The Space In Between

There’s a classic story attributed to Hasidic literature about a young boy who would wander around in the woods. His father got concerned as he went deeper and deeper into the forest each time, so one day, he said to the boy, “I notice that every day you walk into the woods. Why do you go there?” 

The boy replied, “I go there to find God.” 

“That’s wonderful. But don’t you know that God is the same everywhere?”

“Yes,” the boy answered, “but I am not.”

Whether or not we see God as the creator of heaven and earth (and, by extension, everywhere), the authors of the Torah certainly did, which presents a question for this week’s portion Terumah, where God tells the Israelites to “Build for Me a sanctuary that I may dwell among them” (25:8). If God is everywhere, why does there need to be a specific place for God to dwell? Is God contained in just that one place?

The story above can help us resolve that contradiction – God may be everywhere, but our interactions with God are much more localized. And while much of the Mediterranean religious world had specific places where their gods dwelt, in Judaism, the God of Israel was wherever the people happened to be. While meeting with God would happen in only one place, that one place would be portable.

In fact, there is an even more specific place where God is said to come down to talk with the Israelites in this week’s portion. After getting a list of materials and processes for creating the Mishkan and its surrounding ritual elements – gold, silver, multi-colored yarns, and animal skins; poles, tables, cloths, the lampstand, and the altar – we are told precisely where God would dwell when it came time to talk to the Israelites: “from above the cover, from between the two cherubim that are on top of the Ark of the Pact.” (25:22)

In other words, it is important that the cherubim are to face each other (v. 20) so that God would dwell in that small empty space between them. The great commentator Rashi emphasizes the precise dimensions of this space: “you shall not make their wings touching the body but spreading on high slightly above but almost on the same level with their heads so that the hollow space between the wings and the cover shall be ten handbreadths.” The Israelites could not create a closed space; there had to be an opening for God to come down in order to visit them. 
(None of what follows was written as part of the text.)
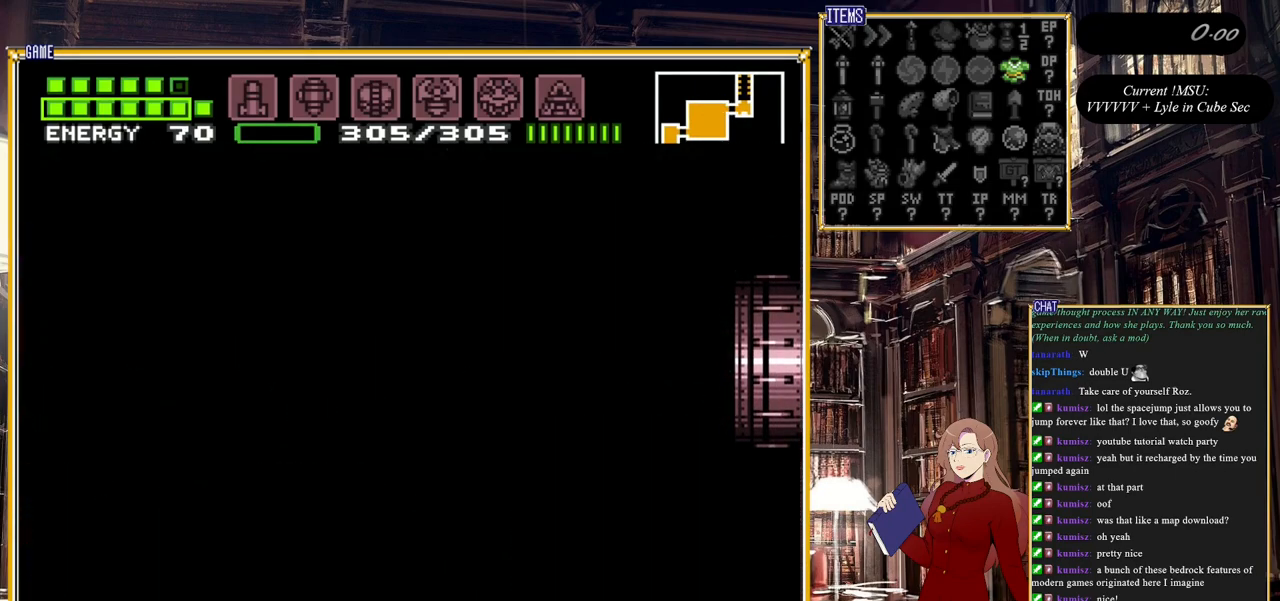
{"buttons": [], "events": [[333, "DPAD_RIGHT", "up"]]}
Indeed, the Mishkan, the sanctuary, is built to be a place where God will “meet with you…and there I [i.e., God] will command you concerning the Israelite people.” (25:22) That little gap wasn’t there to make us feel God’s majesty. The awe and wonder was when the Israelites saw the lightning and thunder on Sinai. Instead, this very small space was to be a place where the Israelites would learn about how to follow mitzvot. It wasn’t majestic; it was much more mundane. But that’s where day-to-day life would be happening – if Sinai was a wedding, with all the pomp and circumstance, then the mitzvot was all about who would pay the bills, do the dishes, and pick up the kids from tae kwon do. That small space would allow them to learn how to live and create a holy community. 
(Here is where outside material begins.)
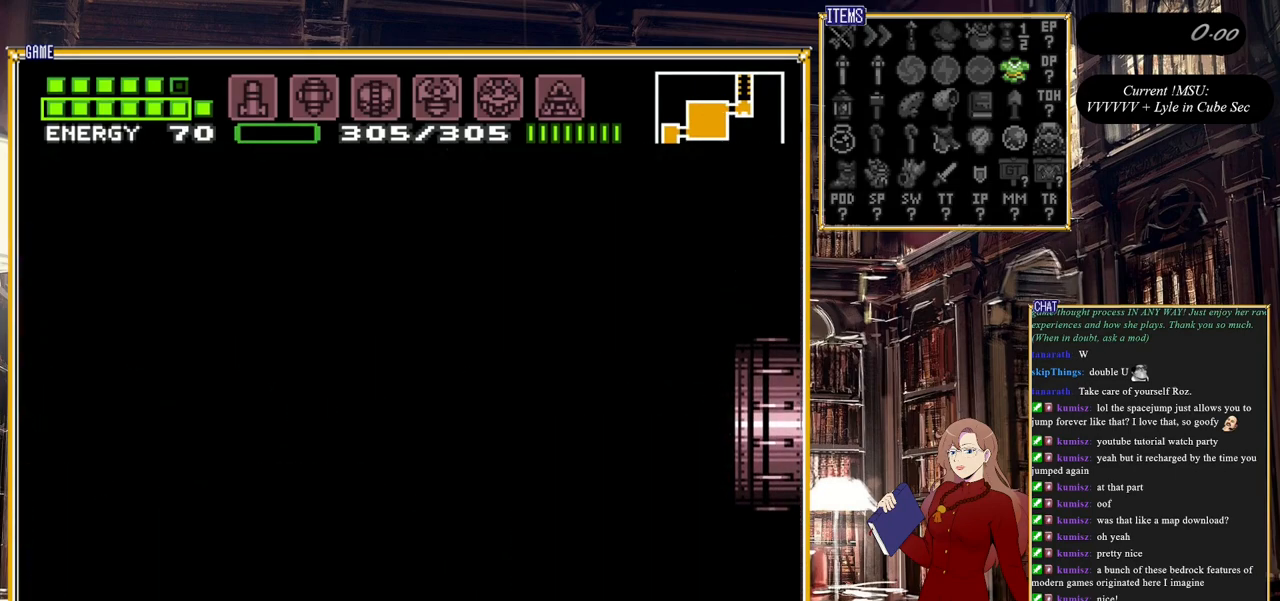
{"buttons": [], "events": []}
In many ways, the image of the cherubim facing each other, with a gap in between for God to dwell, also evokes a more recently construed image from science – a synapse. Synapses in the brain are key for memory development since they’re the place where neurons pass from one to the other. Neurons are the nerve cells in our body, and the “synaptic cleft,” as it’s called, is an empty space that allows the neurons to “talk” to each other across it. The gap is crucial for communication and transmission. As described in the excellent (if slightly simplified) summary from the Khan Academy:

A single neuron, or nerve cell, can do a lot! It can maintain a resting potential–voltage across the membrane. It can fire nerve impulses, or action potentials. And it can carry out the metabolic processes required to stay alive.

A neuron’s signaling, however, is much more exciting–no pun intended!–when we consider its interactions with other neurons. Individual neurons make connections to target neurons and stimulate or inhibit their activity, forming circuits that can process incoming information and carry out a response.

How do neurons “talk” to one another? The action happens at the synapse, the point of communication between two neurons or between a neuron and a target cell, like a muscle or a gland…

For both the dwelling place of God and the neural activity in our brain, the empty space in between is what allows for learning to happen. Now, that “empty space,” and allowing for opening up, can be scary. Vulnerability entails the potential to get hurt. Learning new ideas means our beliefs get challenged. We discover where we disagree with others. We see where we may have been wrong and where we have failed.

But we still need the empty space. We need the opening. In both the Mishkan and our brains, the place where nothing seems to happen is precisely where all the action happens. The “emptiness” is dynamic, allowing for new combinations of ideas, creative solutions, and deeper relationships. And while God may be everywhere, leaving it at that would make for a static God. Instead, we can strive to see the places and ways in which we experience God as unique, particular, and local. May that empty space be a place where – and how – we can change, grow, and, most of all, learn.